=== Document passage ===

6-K 1 zk1109527.htm 6-K zk1109527.htm



UNITED STATES
SECURITIES AND EXCHANGE COMMISSION
Washington, D.C. 20549

FORM 6-K

REPORT OF FOREIGN PRIVATE ISSUER
PURSUANT TO RULE 13a-16 OR 15d-16
UNDER THE SECURITIES EXCHANGE ACT OF 1934

For the month of February 2011
Commission File Number: 000-26498

Ellomay Capital Ltd.
(Translation of registrant’s name into English)

9 Rothschild Blvd., Tel Aviv 66881, Israel
(Address of principal executive office)

Indicate by check mark whether the registrant files or will file annual reports under cover of Form 20-F or Form 40-F.

Form 20-F   x                               Form 40-F   o

Indicate by check mark if the registrant is submitting the Form 6-K in paper as permitted by Regulation S-T Rule 101(b)(1): ____

Indicate by check mark if the registrant is submitting the Form 6-K in paper as permitted by Regulation S-T Rule 101(b)(7): ____

Indicate by check mark whether the registrant by furnishing the information contained in this Form is also thereby furnishing the information to the Commission pursuant to Rule 12g3-2(b) under the Securities Exchange Act of 1934.

Yes   o                      No   x

If “Yes” is marked, indicate below the file number assigned to the registrant in connection with Rule 12g3-2(b): 82- ________
 
 
 

 
 
THIS FORM 6-K IS HEREBY INCORPORATED BY REFERENCE INTO THE REGISTRANT’S REGISTRATION STATEMENTS ON FORM F-3 (NOS. 333-144171, 333-115826, 333-114428, 333-47842 AND 333-92493) AND FORM S-8 (NOS. 333-102288 AND 333-92491), AND TO BE A PART THEREOF FROM THE DATE ON WHICH THIS REPORT IS SUBMITTED, TO THE EXTENT NOT SUPERSEDED BY DOCUMENTS OR REPORTS SUBSEQUENTLY FILED OR FURNISHED.

Following publications in the Israeli press and filings of third parties with regulatory authorities, Ellomay Capital Ltd. (the “Company”) herby confirms that on February 22, 2011 (the “Effective Date”) it has entered into two Farmout Agreements (the “Farmout Agreements”), contemplating the acquisition of participating interests in four exploration licenses (the “Licenses”) as follows:

 
(1)
A Farmout Agreement among Delek Drilling Limited Partnership (“Delek”), Avner Oil Exploration Limited Partnership (“Avner”) and the Company contemplating the acquisition by the Company of 10% of the participating interests in each of the “337/Aviah” and “338/Qeren” drilling licenses (respectively, the “Aviah License” and the “Qeren License”); and

 
(2)
A Farmout Agreement among Delek, Avenr, Noble Energy Mediterranean Ltd. (“Noble”) and the Company contemplating the acquisition by the Company of 15% of the participating interests in each of the “Ruth D” and “Alon E” drilling licenses (respectively, the “Ruth License” and the “Alon License”).

=== Data entries ===

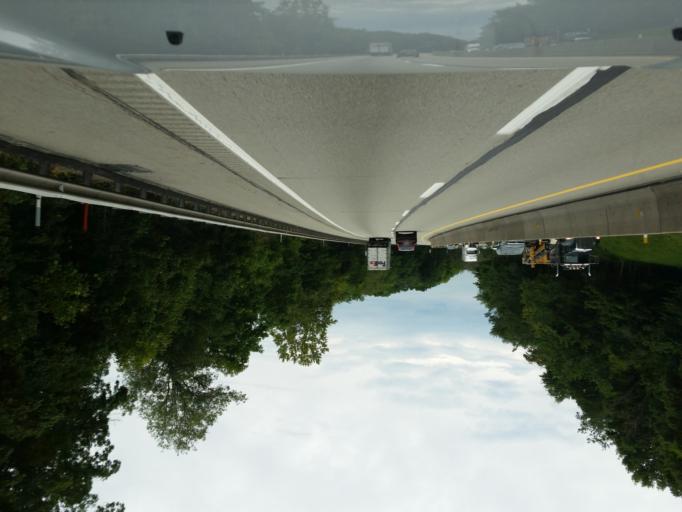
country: US
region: Pennsylvania
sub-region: Westmoreland County
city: Irwin
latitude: 40.3445
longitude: -79.6906
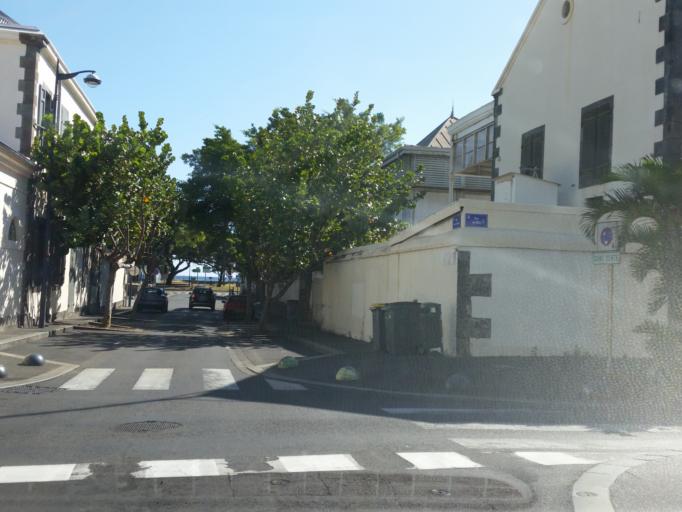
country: RE
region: Reunion
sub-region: Reunion
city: Saint-Denis
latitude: -20.8738
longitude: 55.4486
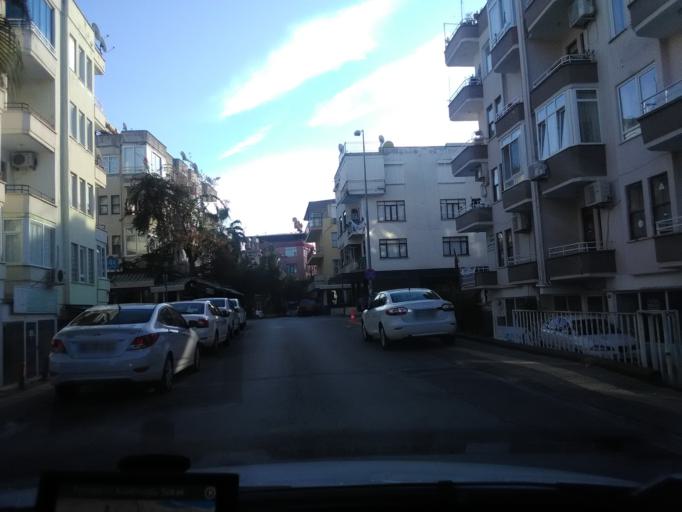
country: TR
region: Antalya
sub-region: Alanya
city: Alanya
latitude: 36.5451
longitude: 31.9907
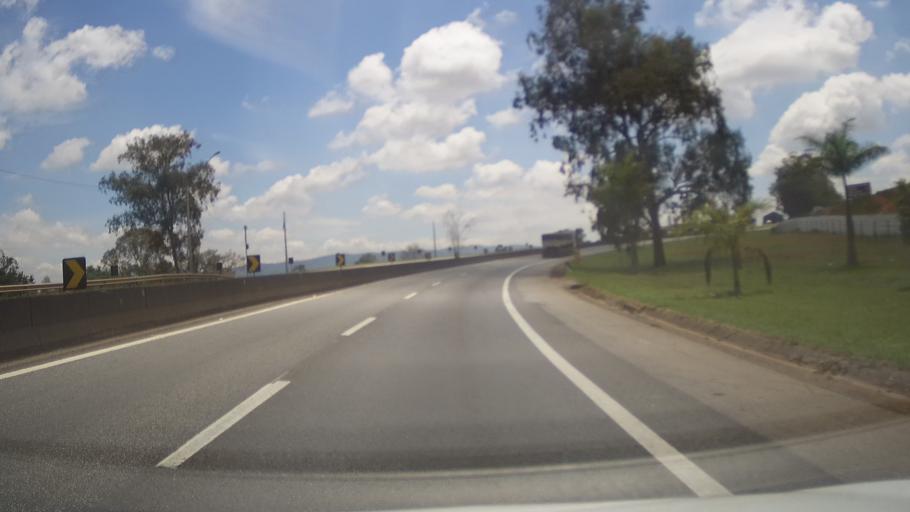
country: BR
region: Minas Gerais
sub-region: Sao Goncalo Do Sapucai
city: Sao Goncalo do Sapucai
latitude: -21.9511
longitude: -45.6244
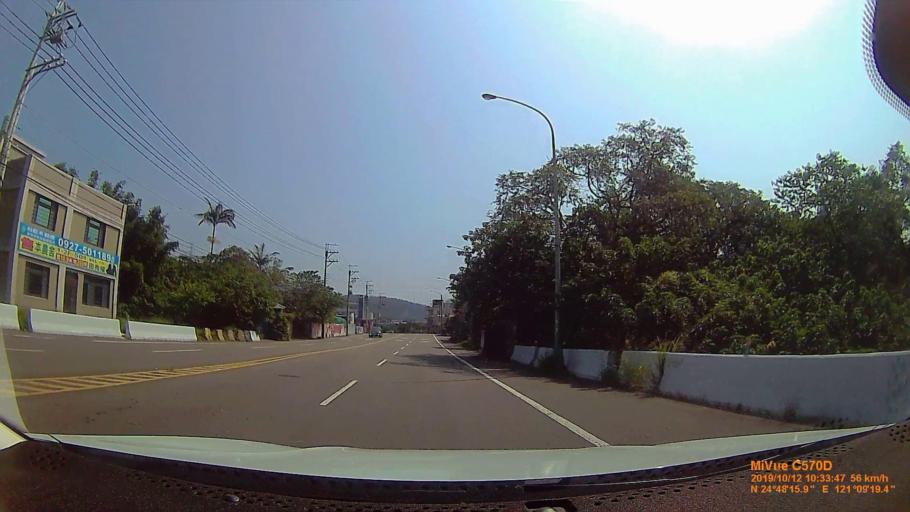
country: TW
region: Taiwan
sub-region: Hsinchu
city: Zhubei
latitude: 24.8042
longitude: 121.1557
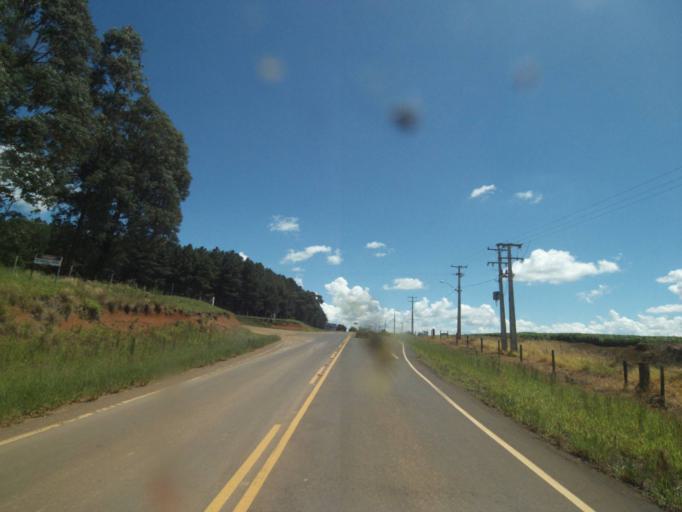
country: BR
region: Parana
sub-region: Pinhao
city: Pinhao
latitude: -25.8327
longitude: -52.0213
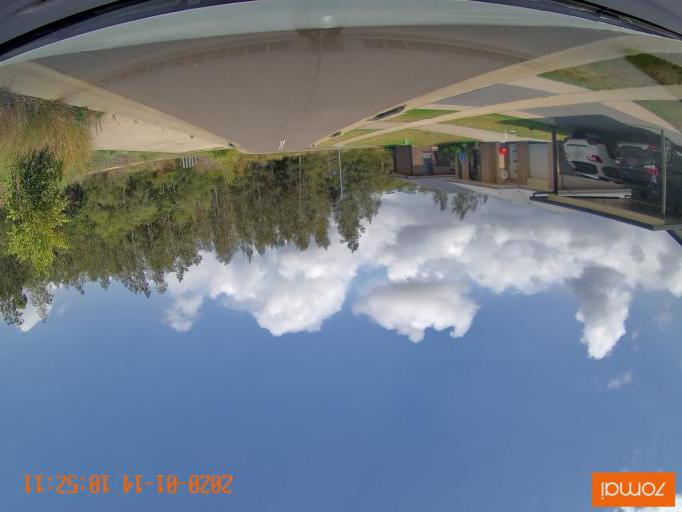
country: AU
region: New South Wales
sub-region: Lake Macquarie Shire
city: Dora Creek
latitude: -33.0997
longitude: 151.4827
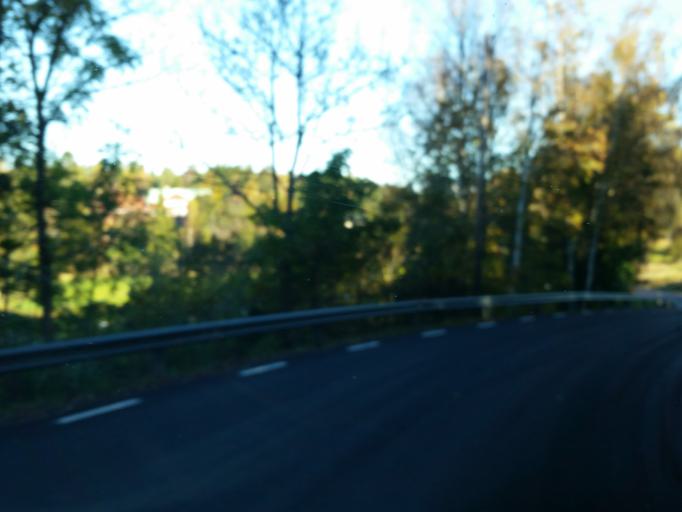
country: AX
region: Alands landsbygd
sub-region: Sund
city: Sund
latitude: 60.2241
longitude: 20.0914
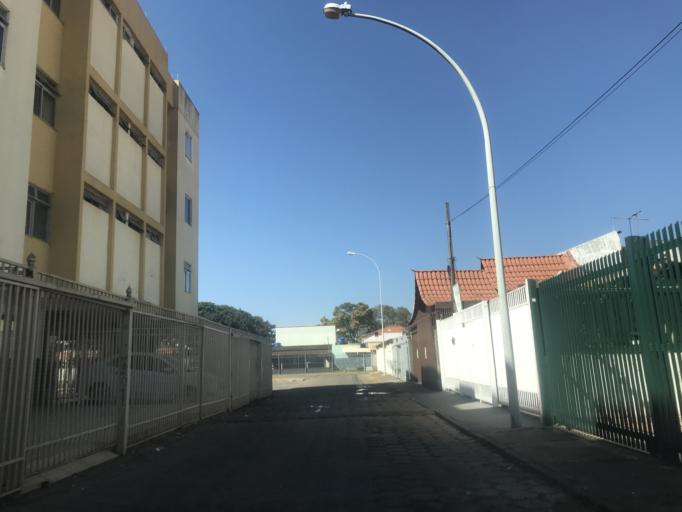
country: BR
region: Federal District
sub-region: Brasilia
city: Brasilia
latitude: -15.8169
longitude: -47.9876
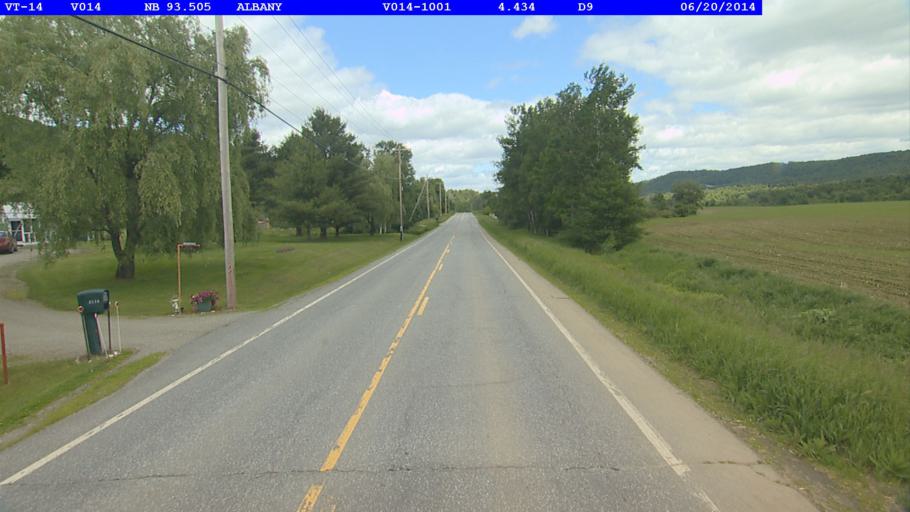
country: US
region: Vermont
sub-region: Orleans County
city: Newport
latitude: 44.7593
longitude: -72.3561
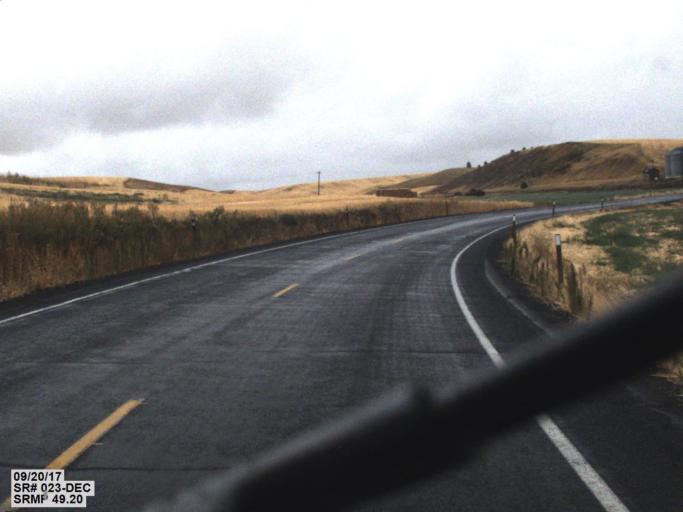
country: US
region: Washington
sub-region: Lincoln County
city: Davenport
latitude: 47.3585
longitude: -118.0425
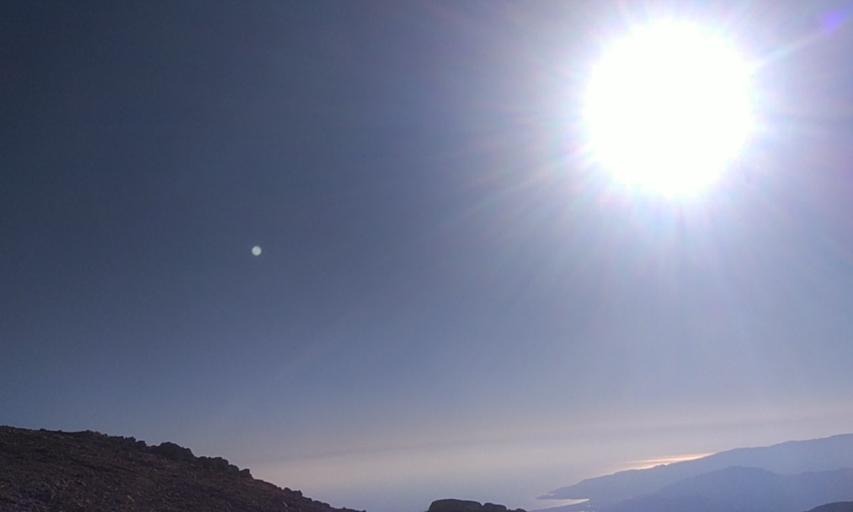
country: TR
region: Antalya
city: Altinyaka
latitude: 36.5382
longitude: 30.4401
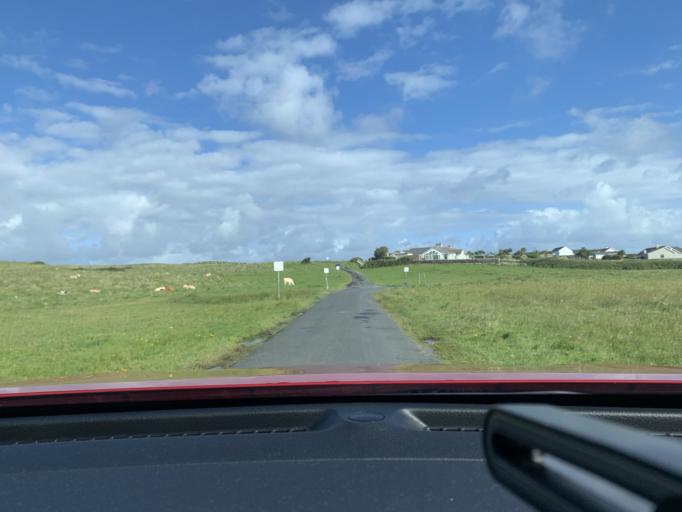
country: IE
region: Connaught
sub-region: Sligo
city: Strandhill
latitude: 54.4008
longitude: -8.5648
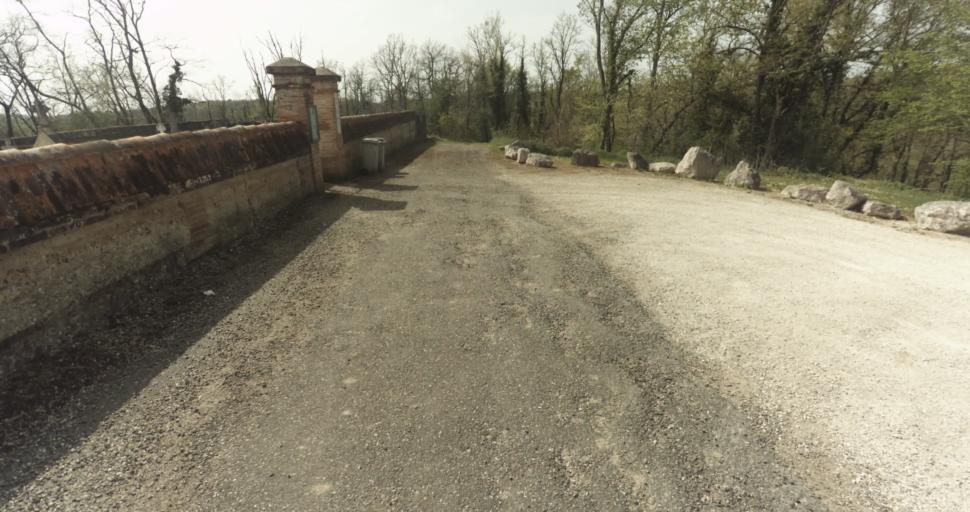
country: FR
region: Midi-Pyrenees
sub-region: Departement du Tarn-et-Garonne
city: Moissac
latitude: 44.1483
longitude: 1.1364
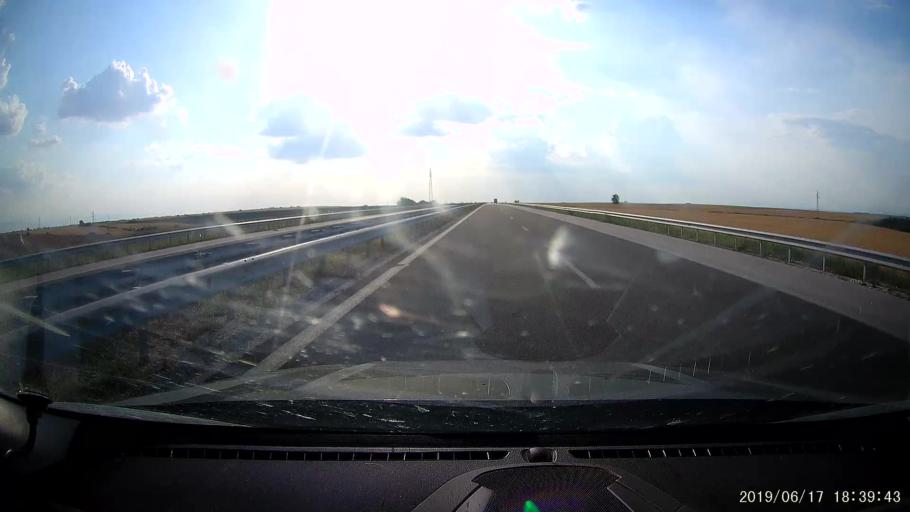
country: BG
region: Stara Zagora
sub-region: Obshtina Chirpan
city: Chirpan
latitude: 42.1479
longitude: 25.2989
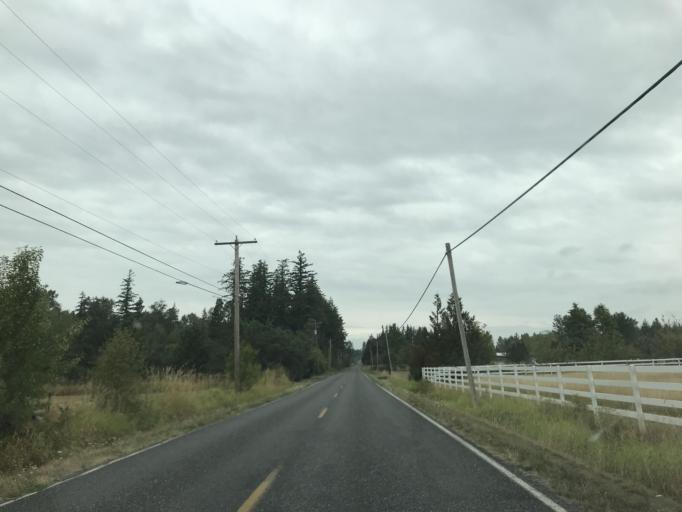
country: US
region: Washington
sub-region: Whatcom County
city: Sudden Valley
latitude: 48.8212
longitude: -122.3325
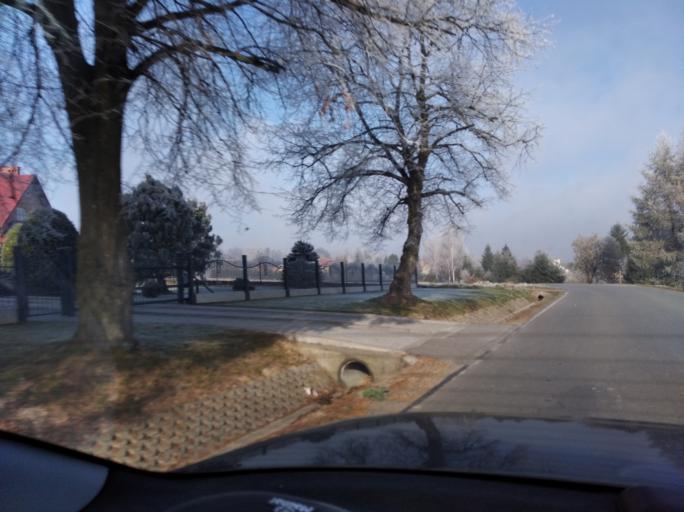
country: PL
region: Subcarpathian Voivodeship
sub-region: Powiat strzyzowski
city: Wysoka Strzyzowska
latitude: 49.8433
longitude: 21.7328
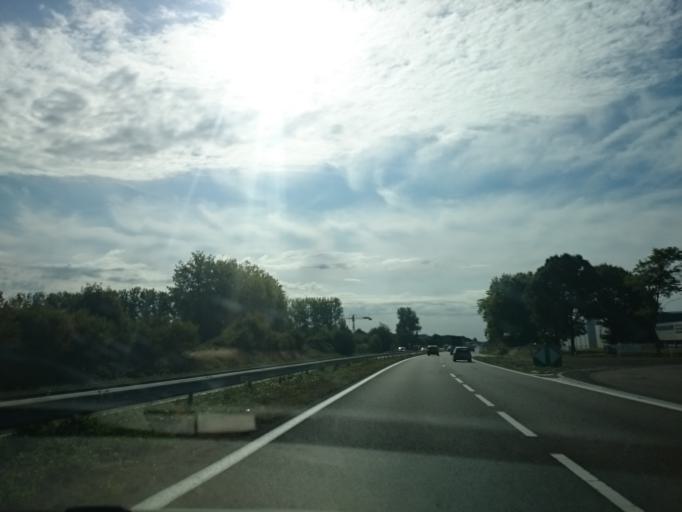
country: FR
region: Brittany
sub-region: Departement d'Ille-et-Vilaine
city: Bedee
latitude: 48.1818
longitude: -1.9323
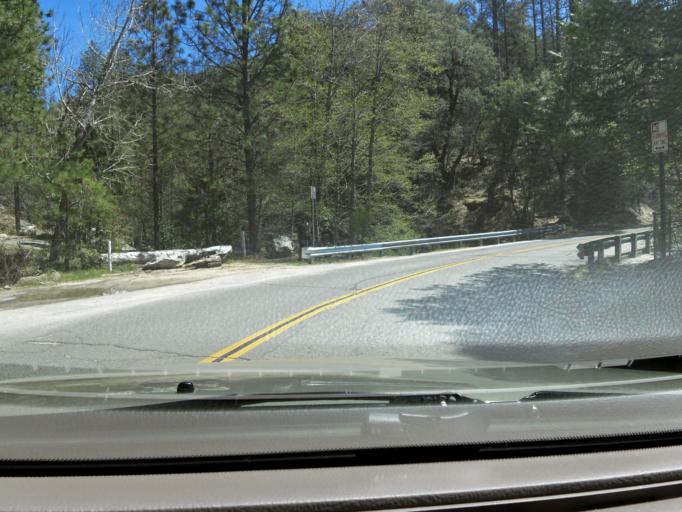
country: US
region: California
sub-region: Madera County
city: Oakhurst
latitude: 37.3323
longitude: -119.5719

===

What to work on:
1. From the Form 6-K filing, list each drilling license named in the two Farmout Agreements, along with the percentage of participating interests the Company would acquire in it.
2. Resume the Ellomay Capital Form 6-K filing on the Farmout Agreements from the point where it stops.

Set of answers:
1.
- "337/Aviah" (the Aviah License): 10%
- "338/Qeren" (the Qeren License): 10%
- "Ruth D" (the Ruth License): 15%
- "Alon E" (the Alon License): 15%

2.
(the transferors of the participating interests are referred to herein as “Farmors” and the transferees of the participating interests are referred to herein as “Farmees”).

The consideration paid in connection with the acquisition of the participating interests is expected to be an aggregate of approximately US$710,000 as reimbursement for past expenditures incurred by the Farmors in connection with operations under the Licenses until the Effective Date.  In addition, the Company will be required to reimburse the Farmors for certain costs billed to the Company under the provisions of the relevant JOAs (as hereinafter defined) during the period between the Effective Date and the closing of the transactions contemplated by the Farmout Agreements, based on criteria set forth in the Farmout Agreements.

In connection with the Farmout Agreements, the Company further undertook that it will not, prior to the earlier of: (i) the commencement of the drilling of the first well in any of the Licenses or (ii) December 31, 2011, sell, assign or otherwise transfer, directly or indirectly, whole or part of the participating interests (other than to an affiliate), without the prior written consent of the relevant Farmors.  In the event such consent is granted, the Company undertook to pay to the relevant Farmors an aggregate of 35% of (x) the difference between the consideration paid under the Farmout Agreement and the consideration received by the Company in connection with the sale of the interests, less any reimbursement for past expenditures, and (y) any overriding royalty interest granted to the Company in connection with the sale of the interests.

In connection with the Farmout Agreements, the Company entered into Overriding Royalty Deeds with the Farmors, providing them with an aggregate overriding royalty interest of 3% of the participating interest per each License.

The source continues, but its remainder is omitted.